今、ここ、どこか18 Yuuki
- 川上 まなみ
- 2025年12月9日
- 読了時間: 4分
2025年11月の日記 平尾勇貴
2025/11/XX
朝から晩までぎちぎちに予定を詰めた日だった。友達とお茶、服を買う、振込、トークイベント、家電を買う、飲み会。インスタで会社の体力オバケ同僚の体力オバケ活動を目の当たりにしているおかげで、引き上げられるおれの活動量というものがあり、ありがたい。かれらかの女らは、深夜までクライアントワークをした後に飲み会に行き、翌日は朝からゴルフをやるという芸をやってのけ、なんというか率直に格好よく、スポーツにおける人間のそこはかとない可能性を感じられるような素晴らしいプレーを見せてもらったような気持ちになり、おれはほんとうに嬉しくなる。
2025/11/XX
友人の娘さんがマスコミ志望で、おれが新聞社勤務だから進路相談に乗ってあげてほしいとのことなので仕事終わりに友人を交えてzoomでお喋りをする。就活中で悩んでいるのかなと思ったらどうやらまだ大学二回生(二〇〇五年生まれ!)で、頭がくらくらしてしまった。就活のためにどんなことをしたらいいでしょうか、と問われて、しかしおれは怠惰に過ごして出来るなら働きたくなかったけど仕方なく就職した側の人間なので、その人の就活のために何かしなきゃ、みたいな焦燥感が全然分からなくて、たぶんおれは相談相手として相応しくないんだろうなと思いながら、何かそれらしいことを喋った気がする。ほとんど人生相談めいていた。どちらかといえば人生を相談したいのはおれのほうなのに。
2025/11/XX
仕事終わりに近所のドトールで本を読む。月末のトークイベント(瀬戸夏子✕星野智幸)に向けて、星野智幸『目覚めよと人魚は歌う』。本を読みながら頭は別のことを考えている。未だに谷川俊太郎の「鳥羽」が頭から離れない。何かものを書く人の人生には谷川俊太郎の「鳥羽」が頭から離れなくなる時期があるらしい。記憶だけを頼りにその冒頭を書きつけてみると、〈何ひとつ書くことはない/わたしの肉体は陽にさらされている/わたしの妻は美しい/わたしの子供たちは健康だ/本当のことを云おうか/詩人のふりはしてるが/わたしは詩人ではない〉……。この詩について他の人が言うには「何ひとつ書くことはない」と書いておきながらそれでも書き続けることに意味を見出されがちだけれども、わたしにはむしろ「本当のことを云おうか/詩人のふりはしてるが/私は詩人ではない」という部分が、そういうことを書いてしまえるのだという印象として残っている。あるいは本当のことを云おうか、という迫力の後に続けることこそが。
2025/11/XX
学生時代からの友人が結婚したのでそのパーティーへ向かうために岐阜へ。東京から向かうルートは東海道新幹線で名古屋を経由するパターンと北陸新幹線で富山を経由するパターンがあったのだけれど、どうしても寒ブリが食べたいという意思が後者の選択肢を選んだ。富山駅のすし玉でぶり、ぶりトロ、のどぐろを食す。冬の日本海の魚は絶品だった。魚は瀬戸内海派だったが、揺らいでいる。友人の結婚パーティーは、友人の家族や周りにいるひとたちの手作りであることがすばらしく、ほんとうに楽しかった。なにごとも自分たちで手作りするのが、よい。と思った。おめでとう。

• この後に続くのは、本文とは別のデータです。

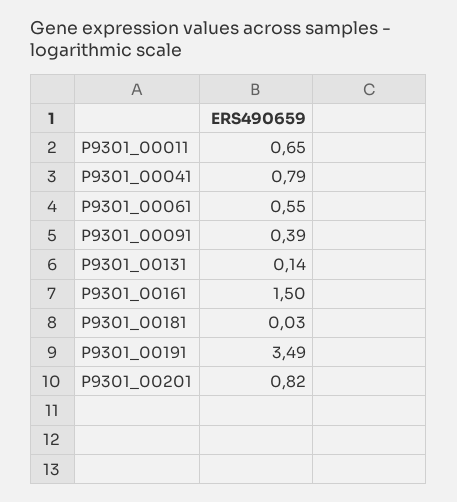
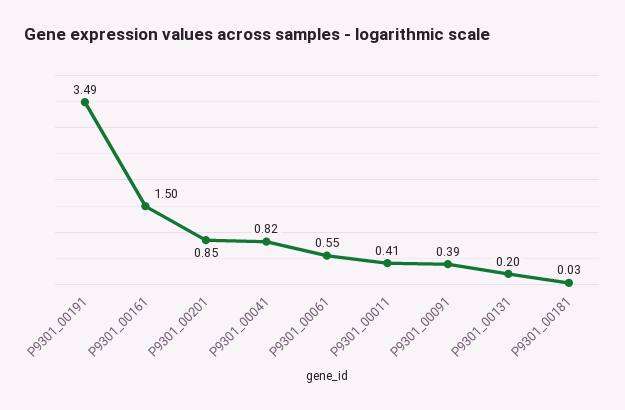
P9301_00011: 0.65 -> 0.41
P9301_00041: 0.79 -> 0.82
P9301_00131: 0.14 -> 0.2
P9301_00201: 0.82 -> 0.85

生きるってどうもひとりには戻れない 眼に夏の庭が広くて
白木蓮とろとろと散る言葉では伝えられないことの多さに
/川上まなみ『日々に木々ときどき風が吹いてきて』
2025/11/XX
瀬戸夏子✕星野智幸のトークイベントが終わった後の時間で、星野さんに赤面しながら本当のことをいうためにはどうしたらいいですか、というようなことを自分の持ちうる言葉をできるだけ尽くして聞いてみたら、即答というはやさで、かつ丁寧に、その問い自体を疑っているというような返答をもらって、めちゃくちゃ嬉しくなった。
2025/11/XX
朝からスタバで読書。文フリでお使いを頼んでいた歌書や文芸書など。とある詩人が、賞をもらってから本に書き込みが出来るようになったと日記に書いていた。賞という社会の権威が、本来は書き込む=本を毀損する行為に、その人の研究の痕跡としての価値を付与することで書き込みが正当化され、許されるという理路。わたしもそう考えて五千円などするような本にも書き込んだりするようになった。馬鹿じゃないか。そんなややこしいことを考えずに、ふつうに書き込めばいいだけなのに。(ひとつ付け加えておけば、冒頭のとある詩人などは存在しない。)